Le préfet du Val d’Oise, à qui la requête a été communiquée, n’a pas produit de mémoire en défense.
Vu :
- les autres pièces du dossier ;
- la requête n° 2604155, enregistrée le 14 février 2026, par laquelle M. A… demande l’annulation de la décision attaquée.
Vu :
le code de l’entrée et du séjour des étrangers et du droit d’asile ;
le code de justice administrative.
Le président du tribunal a désigné Mme Moinecourt, en application des dispositions de l’article L. 511-2 du code de justice administrative, pour statuer sur les requêtes en référé.
Les parties ont été régulièrement averties du jour de l’audience du 12 mai 2026 à 14 heures.
Ont été entendus au cours de l’audience publique, tenue en présence de Mme Astier, greffière d’audience :
- le rapport de Mme Moinecourt, juge des référés ;
- les observations M. A…, présent, qui conclut aux mêmes fins par les mêmes moyens qu’il précise ;
- le préfet du Val d’Oise n’étant ni présent, ni représenté.
La clôture de l’instruction a été prononcée à l’issue de l’audience publique.
Considérant ce qui suit :
M. A…, ressortissant camerounais né le 13 avril 1998, déclare être entré en France le 9 janvier 2020. Il a sollicité, le 13 juillet 2023, une demande d’admission exceptionnelle au séjour et a été mis en possession de plusieurs récépissés à partir du 4 octobre 2024, le dernier ayant expiré le 5 avril 2026. Par la présente requête, M. A… demande à la juge des référés, statuant sur le fondement des dispositions de l’article L. 521-1 du code de justice administrative, de suspendre l’exécution de la décision par laquelle le préfet du Val d’Oise a implicitement rejeté sa demande de titre de séjour.
Aux termes de l’article L. 521-1 du code de justice administrative : « Quand une décision administrative, même de rejet, fait l’objet d’une requête en annulation ou en réformation, le juge des référés, saisi d’une demande en ce sens, peut ordonner la suspension de l’exécution de cette décision, ou de certains de ses effets, lorsque l’urgence le justifie et qu’il est fait état d’un moyen propre à créer, en l’état de l’instruction, un doute sérieux quant à la légalité de la décision (…) ».
En l’état de l’instruction, aucun des moyens rappelés dans les visas de la présente ordonnance n’est de nature à faire naître un doute sérieux quant à la légalité de la décision contestée.
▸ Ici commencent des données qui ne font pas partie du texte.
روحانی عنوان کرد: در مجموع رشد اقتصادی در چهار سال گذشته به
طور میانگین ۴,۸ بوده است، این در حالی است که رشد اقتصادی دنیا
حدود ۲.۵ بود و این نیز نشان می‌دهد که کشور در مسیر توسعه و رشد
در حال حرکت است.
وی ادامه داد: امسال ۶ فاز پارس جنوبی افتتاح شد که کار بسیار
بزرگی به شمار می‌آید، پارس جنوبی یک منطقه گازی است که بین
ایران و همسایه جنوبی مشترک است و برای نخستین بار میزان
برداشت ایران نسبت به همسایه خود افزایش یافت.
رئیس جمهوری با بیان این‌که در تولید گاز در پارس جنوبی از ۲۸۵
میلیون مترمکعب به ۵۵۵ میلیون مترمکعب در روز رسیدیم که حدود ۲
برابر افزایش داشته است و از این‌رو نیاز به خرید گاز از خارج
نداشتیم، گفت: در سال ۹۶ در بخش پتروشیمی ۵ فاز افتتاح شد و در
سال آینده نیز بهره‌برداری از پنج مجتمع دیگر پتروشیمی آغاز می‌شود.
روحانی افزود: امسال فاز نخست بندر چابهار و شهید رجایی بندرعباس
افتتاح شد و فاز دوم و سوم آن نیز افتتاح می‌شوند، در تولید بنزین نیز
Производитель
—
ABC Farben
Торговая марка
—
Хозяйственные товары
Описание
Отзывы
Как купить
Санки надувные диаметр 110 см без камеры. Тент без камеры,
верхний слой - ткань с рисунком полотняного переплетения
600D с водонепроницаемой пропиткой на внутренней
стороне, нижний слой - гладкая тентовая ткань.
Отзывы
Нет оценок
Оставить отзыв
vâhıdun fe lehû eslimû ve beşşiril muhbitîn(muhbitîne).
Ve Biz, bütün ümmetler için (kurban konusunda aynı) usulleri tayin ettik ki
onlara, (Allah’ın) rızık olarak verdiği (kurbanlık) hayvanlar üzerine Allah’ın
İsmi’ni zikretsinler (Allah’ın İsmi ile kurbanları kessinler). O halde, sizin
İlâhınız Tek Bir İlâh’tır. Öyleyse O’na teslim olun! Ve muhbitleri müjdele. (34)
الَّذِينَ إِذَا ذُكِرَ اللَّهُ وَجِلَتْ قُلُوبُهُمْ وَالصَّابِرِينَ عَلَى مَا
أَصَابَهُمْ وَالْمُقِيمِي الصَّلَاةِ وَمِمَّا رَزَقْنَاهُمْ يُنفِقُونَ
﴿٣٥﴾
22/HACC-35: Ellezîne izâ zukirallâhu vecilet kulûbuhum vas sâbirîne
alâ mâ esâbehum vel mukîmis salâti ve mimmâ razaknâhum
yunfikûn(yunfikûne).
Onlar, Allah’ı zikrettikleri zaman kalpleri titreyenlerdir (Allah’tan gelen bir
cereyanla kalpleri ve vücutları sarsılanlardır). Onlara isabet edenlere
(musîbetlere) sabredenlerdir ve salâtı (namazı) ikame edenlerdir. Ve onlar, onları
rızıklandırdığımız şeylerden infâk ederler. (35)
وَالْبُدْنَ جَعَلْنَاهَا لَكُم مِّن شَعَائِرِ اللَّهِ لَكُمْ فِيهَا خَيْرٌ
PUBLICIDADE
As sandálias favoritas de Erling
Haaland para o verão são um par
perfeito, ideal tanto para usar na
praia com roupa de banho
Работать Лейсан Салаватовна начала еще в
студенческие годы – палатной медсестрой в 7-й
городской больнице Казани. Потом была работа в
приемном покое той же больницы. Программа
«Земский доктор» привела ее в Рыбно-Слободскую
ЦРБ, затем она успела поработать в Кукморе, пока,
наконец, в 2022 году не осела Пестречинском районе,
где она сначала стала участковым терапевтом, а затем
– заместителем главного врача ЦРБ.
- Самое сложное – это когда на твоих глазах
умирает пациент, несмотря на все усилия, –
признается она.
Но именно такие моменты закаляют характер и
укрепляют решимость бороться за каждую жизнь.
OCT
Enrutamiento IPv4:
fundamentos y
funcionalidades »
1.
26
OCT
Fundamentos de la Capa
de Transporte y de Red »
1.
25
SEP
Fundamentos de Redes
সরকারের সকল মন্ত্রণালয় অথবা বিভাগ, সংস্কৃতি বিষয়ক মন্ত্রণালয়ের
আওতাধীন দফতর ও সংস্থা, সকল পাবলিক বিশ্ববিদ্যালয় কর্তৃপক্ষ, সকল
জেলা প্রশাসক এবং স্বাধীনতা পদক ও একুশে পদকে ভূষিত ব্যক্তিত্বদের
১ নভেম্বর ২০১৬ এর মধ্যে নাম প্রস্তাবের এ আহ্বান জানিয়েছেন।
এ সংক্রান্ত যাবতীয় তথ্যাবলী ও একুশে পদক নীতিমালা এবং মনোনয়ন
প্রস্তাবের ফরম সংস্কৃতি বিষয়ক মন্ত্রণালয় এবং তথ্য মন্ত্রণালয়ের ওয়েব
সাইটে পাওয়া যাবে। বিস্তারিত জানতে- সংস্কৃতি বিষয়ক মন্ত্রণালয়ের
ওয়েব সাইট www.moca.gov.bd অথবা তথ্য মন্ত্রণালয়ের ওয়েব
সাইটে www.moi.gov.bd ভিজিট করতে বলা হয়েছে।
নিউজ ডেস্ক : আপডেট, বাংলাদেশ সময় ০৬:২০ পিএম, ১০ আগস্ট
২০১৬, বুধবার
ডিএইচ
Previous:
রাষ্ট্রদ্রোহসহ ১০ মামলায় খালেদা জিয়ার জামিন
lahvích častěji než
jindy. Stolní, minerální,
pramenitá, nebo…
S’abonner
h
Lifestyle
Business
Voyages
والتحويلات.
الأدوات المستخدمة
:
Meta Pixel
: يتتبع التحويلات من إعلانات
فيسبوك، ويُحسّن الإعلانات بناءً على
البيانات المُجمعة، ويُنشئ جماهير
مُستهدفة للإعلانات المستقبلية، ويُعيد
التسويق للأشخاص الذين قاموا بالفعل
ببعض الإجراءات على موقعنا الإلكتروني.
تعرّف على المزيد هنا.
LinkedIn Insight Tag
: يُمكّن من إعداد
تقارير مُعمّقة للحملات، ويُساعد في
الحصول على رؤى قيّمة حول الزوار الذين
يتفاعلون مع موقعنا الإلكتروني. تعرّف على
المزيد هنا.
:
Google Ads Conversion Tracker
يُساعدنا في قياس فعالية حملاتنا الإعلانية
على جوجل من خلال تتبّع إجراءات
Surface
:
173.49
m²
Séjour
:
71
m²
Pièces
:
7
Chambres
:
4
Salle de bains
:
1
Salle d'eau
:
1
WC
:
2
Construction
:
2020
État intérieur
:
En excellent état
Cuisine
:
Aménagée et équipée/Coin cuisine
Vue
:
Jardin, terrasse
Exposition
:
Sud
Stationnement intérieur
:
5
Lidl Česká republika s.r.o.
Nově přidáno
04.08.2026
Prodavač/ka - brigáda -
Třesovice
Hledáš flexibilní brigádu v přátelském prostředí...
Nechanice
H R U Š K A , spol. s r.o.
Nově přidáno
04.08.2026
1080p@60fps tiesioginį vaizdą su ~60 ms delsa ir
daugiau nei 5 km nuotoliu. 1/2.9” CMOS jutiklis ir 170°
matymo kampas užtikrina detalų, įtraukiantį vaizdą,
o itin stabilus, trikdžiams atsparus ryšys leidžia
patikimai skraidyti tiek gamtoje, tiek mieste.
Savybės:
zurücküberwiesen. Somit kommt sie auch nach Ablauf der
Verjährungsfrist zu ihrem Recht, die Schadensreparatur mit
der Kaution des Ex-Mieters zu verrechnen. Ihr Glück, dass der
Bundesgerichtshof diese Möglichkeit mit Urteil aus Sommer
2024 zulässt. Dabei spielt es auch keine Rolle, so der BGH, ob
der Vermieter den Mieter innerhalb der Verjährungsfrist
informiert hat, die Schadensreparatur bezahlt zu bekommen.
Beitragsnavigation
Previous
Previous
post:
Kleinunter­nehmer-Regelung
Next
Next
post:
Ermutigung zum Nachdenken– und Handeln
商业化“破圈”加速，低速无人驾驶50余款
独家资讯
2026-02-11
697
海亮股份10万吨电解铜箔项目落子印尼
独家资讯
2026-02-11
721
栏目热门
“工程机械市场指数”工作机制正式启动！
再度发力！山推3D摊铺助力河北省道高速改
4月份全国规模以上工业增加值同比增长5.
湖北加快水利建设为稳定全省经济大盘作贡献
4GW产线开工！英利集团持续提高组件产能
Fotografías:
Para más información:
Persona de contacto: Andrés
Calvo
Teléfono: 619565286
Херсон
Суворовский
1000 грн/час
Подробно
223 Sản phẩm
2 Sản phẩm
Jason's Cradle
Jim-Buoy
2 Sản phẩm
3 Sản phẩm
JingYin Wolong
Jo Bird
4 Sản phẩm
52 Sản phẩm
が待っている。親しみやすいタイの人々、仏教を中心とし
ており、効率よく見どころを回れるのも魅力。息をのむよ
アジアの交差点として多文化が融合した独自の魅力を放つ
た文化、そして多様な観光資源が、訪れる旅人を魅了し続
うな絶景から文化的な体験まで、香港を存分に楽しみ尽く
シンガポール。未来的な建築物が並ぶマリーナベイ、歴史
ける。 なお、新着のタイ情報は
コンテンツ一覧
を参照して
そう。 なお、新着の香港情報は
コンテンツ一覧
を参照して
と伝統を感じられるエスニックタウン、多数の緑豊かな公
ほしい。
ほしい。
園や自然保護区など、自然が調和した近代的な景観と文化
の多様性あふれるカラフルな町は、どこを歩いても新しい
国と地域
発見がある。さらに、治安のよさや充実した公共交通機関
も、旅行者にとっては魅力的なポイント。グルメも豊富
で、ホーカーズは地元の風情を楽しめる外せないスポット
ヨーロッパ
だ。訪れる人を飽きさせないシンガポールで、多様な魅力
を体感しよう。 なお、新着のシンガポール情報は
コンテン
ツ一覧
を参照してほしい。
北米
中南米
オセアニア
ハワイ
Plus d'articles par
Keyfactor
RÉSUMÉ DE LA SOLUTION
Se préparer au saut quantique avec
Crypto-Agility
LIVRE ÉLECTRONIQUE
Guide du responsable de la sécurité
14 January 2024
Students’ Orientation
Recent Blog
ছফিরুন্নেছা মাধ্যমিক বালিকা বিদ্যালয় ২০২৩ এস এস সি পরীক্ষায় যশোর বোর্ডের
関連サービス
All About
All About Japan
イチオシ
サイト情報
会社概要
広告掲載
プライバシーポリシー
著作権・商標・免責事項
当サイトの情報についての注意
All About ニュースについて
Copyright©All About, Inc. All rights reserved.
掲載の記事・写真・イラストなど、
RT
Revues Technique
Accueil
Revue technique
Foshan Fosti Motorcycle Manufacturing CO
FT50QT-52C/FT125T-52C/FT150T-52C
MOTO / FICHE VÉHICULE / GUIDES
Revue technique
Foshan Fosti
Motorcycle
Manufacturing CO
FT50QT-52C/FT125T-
Par suite, sans qu’il soit besoin de se prononcer sur la condition d’urgence, il y a lieu de rejeter la requête de M. A… en toutes ses conclusions.
ORDONNE :
La requête de M. A… est rejetée.
La présente ordonnance sera notifiée à M. B… A… et au ministre de l’intérieur.
Copie en sera adressée au préfet du Val d’Oise.
Fait à Cergy, le 18 mai 2026.
La juge des référés
signé
L. Moinecourt
La République mande et ordonne au ministre de l’intérieur en ce qui le concerne ou à tous commissaires de justice à ce requis en ce qui concerne les voies de droit commun contre les parties privées, de pourvoir à l’exécution de la présente décision.